Un argument peu recevable pour les salariés de la filière. « On a fait 58 milliards chez LVMH, contre 60 l’an dernier. Chez Moët 300 millions, contre 400 l’an dernier. On compte quand même en milliards et en millions ! », souligne Jordan. « LVMH fait un chiffre d’affaires colossal. On est dans le luxe, il y a des dividendes et des marges très acceptables, à faire rêver bien d’autres secteurs », abonde Philippe Cothenet.
Pour rappel, le climat social est déjà compliqué chez LVMH. Le 30 avril, veille de la fête des travailleurs et travailleuses, Moët Hennessy a en effet annoncé la suppression de 12 % des effectifs. Soit 1 200 postes. Une annonce choc, intervenue au détour d’une simple vidéo de communication interne aux salariés. « Plus de 400 sont sortis aujourd’hui sur ces 1200 », indique Philippe Cothenet.
Les NAO -négociations annuelles obligatoires-, ouvertes le 28 janvier à Reims pour toutes les maisons de champagne, avaient engendré des conflits. L’intersyndicale CGT, CFDT et FO ayant refusé la proposition faite par l’employeur d’augmenter d’à peine 1,1%, les négociations avaient été renvoyées aux différents groupes maisons.

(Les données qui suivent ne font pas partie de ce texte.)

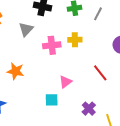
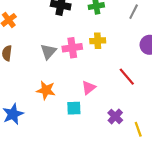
gray line: (98, 14) -> (134, 12), moved
gray triangle: (26, 29) -> (48, 52), moved
orange star: (15, 71) -> (46, 90), moved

Au sein du groupe LVMH, une grève avait déjà eu lieu chez Moët & Chandon le 8 avril, avant d’aboutir à un accord sur une hausse à 1,7 %. Chez Canard-Duchêne (groupe Thiénot) et chez Vranken Pommery (groupe Vranken Monopole), les salariés s’étaient mobilisés en avril, notamment, déjà, au sujet de leur prime d’intéressement.